When I was a child, I read, read, and read again. I stayed up all night reading. I got "in trouble" for doing so! (It was "tongue in cheek"--I think my parents were actually happy that I devoured books by the dozens.)

Are kids not reading anymore? What a shame if that's the case!

Fortunately, my preschooler has a growing love affair with the written word. I hope and pray that continues once he lives my sphere of influence and enters school.

Thanks for stopping by, Jason. I'll try to make my next post less cringeworthy!


WritingForFood said...

I tend to think kids aren't reading. I also think our education system allows mediocre/poor work to simply "slide through." Advertising plays a part, too... around here we have a convenience store named Sheetz that refers to their foods as "Hot Dogz" and "Coffeez."

On the other hand, I know plenty of people from my generation (I'm mid-30s) who couldn't really write when they were younger. Most can string together a sentence now, but they still can't spell and they lack knowledge of the basic rules of grammar.

The Quoibler said...


I'm mid-30s, too, but I just don't remember this kind of apathy.

Maybe we should start a reading revolution.


Isn't that what blogging is supposed to be?

Unfortunately, I cannot handle perusing most MySpace accounts because they are filled with Sheetz-type spelling (and not intentionally.)

* sigh *

You know you're old when you're griping about such stuff.


The Quoibler said...

ha ha ha

On a funny note, my first comment had an error... that should say "leaves", not "lives."

Maybe I should just stop kvetching!

Anonymous said...

On the positive side, my seven year old daughter is already taken with reading. When she was around 3-4, I read The Hobbit and the first 1 1/2 books of The Lord of the Rings series. Now, she's read the first two Harry Potter books herself. We're thrilled!

The Quoibler said...

Jason: That's awesome about your daughter. I'm glad you made a point of starting her on a lifelong "love affair" with books when she was tiny.

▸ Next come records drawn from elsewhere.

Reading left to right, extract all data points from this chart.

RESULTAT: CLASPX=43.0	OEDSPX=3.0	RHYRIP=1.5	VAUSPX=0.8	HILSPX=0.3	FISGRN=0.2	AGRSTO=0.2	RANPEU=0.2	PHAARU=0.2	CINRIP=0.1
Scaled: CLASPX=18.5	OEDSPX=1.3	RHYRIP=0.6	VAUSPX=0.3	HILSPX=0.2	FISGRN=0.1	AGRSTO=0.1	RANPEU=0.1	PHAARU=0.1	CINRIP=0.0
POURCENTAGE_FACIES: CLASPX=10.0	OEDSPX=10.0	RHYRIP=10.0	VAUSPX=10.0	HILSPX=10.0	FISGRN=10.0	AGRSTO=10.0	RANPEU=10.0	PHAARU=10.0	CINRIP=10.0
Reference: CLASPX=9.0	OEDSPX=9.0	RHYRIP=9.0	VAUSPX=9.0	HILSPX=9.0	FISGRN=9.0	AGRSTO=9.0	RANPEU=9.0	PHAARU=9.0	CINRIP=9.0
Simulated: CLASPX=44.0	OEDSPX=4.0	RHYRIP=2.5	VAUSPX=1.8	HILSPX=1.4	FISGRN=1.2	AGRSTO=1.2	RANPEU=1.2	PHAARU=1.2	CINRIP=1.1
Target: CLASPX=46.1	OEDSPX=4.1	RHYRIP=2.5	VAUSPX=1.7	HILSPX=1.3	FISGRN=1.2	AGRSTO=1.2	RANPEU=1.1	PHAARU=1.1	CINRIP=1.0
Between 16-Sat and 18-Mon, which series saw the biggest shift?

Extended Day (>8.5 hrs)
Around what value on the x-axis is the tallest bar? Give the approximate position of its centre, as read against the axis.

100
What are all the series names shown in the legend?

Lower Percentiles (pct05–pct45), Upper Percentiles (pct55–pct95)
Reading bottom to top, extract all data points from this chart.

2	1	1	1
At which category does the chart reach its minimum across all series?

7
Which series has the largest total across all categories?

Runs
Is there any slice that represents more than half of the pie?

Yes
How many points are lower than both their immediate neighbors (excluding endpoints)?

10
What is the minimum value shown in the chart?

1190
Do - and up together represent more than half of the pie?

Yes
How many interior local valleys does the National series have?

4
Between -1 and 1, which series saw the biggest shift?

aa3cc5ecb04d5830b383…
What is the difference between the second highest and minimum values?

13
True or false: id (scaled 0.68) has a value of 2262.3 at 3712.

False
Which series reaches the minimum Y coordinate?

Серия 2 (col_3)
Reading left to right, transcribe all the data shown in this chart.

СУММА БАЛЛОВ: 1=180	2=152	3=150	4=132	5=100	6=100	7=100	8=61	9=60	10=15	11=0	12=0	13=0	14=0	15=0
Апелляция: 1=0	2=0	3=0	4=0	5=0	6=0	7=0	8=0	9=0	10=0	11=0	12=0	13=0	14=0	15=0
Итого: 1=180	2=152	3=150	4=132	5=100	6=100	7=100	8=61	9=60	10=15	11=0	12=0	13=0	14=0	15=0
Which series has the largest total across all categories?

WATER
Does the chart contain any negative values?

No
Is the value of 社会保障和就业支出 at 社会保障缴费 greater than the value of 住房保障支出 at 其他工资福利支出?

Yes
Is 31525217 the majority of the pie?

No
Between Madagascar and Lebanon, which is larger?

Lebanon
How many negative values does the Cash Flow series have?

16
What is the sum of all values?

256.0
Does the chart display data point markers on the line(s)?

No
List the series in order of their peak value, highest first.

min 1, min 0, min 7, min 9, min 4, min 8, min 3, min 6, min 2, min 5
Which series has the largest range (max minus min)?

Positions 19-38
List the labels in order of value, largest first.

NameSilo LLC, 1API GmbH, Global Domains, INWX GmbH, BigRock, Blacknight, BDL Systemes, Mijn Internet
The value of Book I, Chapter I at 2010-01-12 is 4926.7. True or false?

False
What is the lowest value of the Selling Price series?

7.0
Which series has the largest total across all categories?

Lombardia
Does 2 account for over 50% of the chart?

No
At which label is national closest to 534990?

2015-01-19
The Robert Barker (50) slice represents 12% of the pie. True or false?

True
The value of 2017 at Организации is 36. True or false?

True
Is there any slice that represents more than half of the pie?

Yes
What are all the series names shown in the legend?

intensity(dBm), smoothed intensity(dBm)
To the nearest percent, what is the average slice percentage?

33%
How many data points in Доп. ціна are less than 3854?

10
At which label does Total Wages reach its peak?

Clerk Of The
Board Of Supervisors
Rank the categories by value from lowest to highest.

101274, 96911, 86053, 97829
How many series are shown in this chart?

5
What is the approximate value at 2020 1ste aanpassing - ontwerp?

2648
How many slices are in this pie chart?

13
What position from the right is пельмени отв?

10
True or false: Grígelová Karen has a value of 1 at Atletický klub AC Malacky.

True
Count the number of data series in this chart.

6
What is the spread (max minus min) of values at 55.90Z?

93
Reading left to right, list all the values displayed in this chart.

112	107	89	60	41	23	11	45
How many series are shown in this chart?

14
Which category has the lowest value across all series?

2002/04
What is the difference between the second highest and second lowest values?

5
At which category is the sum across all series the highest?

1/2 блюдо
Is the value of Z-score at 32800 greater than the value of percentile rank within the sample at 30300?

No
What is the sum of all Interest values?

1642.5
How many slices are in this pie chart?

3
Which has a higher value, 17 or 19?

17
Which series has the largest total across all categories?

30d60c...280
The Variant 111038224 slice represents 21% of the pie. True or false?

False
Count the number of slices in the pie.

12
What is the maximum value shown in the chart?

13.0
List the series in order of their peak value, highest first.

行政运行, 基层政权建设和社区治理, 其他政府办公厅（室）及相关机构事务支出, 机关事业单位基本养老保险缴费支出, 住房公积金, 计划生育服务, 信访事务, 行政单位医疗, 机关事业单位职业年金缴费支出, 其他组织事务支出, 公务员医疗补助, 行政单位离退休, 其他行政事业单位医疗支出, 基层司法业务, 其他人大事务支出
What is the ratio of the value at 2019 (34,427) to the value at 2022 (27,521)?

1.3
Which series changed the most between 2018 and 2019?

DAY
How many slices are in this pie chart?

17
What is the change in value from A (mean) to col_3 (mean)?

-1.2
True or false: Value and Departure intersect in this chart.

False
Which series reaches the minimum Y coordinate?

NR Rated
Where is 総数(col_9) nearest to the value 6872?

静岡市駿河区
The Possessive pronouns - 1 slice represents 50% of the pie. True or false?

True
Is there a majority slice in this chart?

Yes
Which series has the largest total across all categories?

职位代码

My husband and I read to our son before he was born and still do to this day (although he can piece together some words on his own at this point.)

Even when I don't have time to do much else, I try to make time to help him read a story because I want him to crave literature rather than whatever crud is on TV.

Does your seven-year-old daughter write, too? You should ask her to compose a poem and post it on your blog. I bet it would be amazing.